* **Task objective**: What you hand back must match the records word for word, with no pictures.

[Extracted page text data]
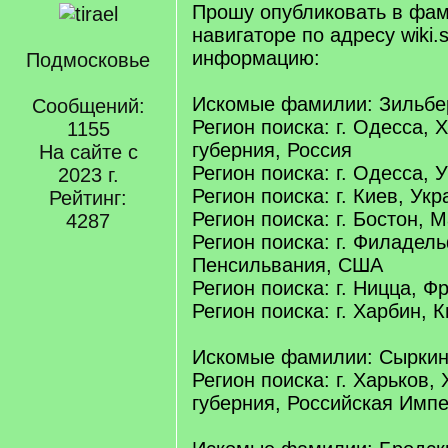
Прошу опубликовать в фа
навигаторе по адресу wiki.s
информацию:
Подмосковье
Искомые фамилии: Зильбе
Сообщений:
Регион поиска: г. Одесса, 
1155
губерния, Россия
На сайте с
Регион поиска: г. Одесса, 
2023 г.
Регион поиска: г. Киев, Ук
Рейтинг:
Регион поиска: г. Бостон, 
4287
Регион поиска: г. Филадел
Пенсильвания, США
Регион поиска: г. Ницца, Ф
Регион поиска: г. Харбин, 
Искомые фамилии: Сырки
Регион поиска: г. Харьков,
губерния, Российская Имп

* **Exercise response**:
Прошу опубликовать в фа
навигаторе по адресу wiki.s
информацию:
Подмосковье
Искомые фамилии: Зильбе
Сообщений:
Регион поиска: г. Одесса, 
1155
губерния, Россия
На сайте с
Регион поиска: г. Одесса, 
2023 г.
Регион поиска: г. Киев, Ук
Рейтинг:
Регион поиска: г. Бостон, 
4287
Регион поиска: г. Филадел
Пенсильвания, США
Регион поиска: г. Ницца, Ф
Регион поиска: г. Харбин, 
Искомые фамилии: Сырки
Регион поиска: г. Харьков,
губерния, Российская Имп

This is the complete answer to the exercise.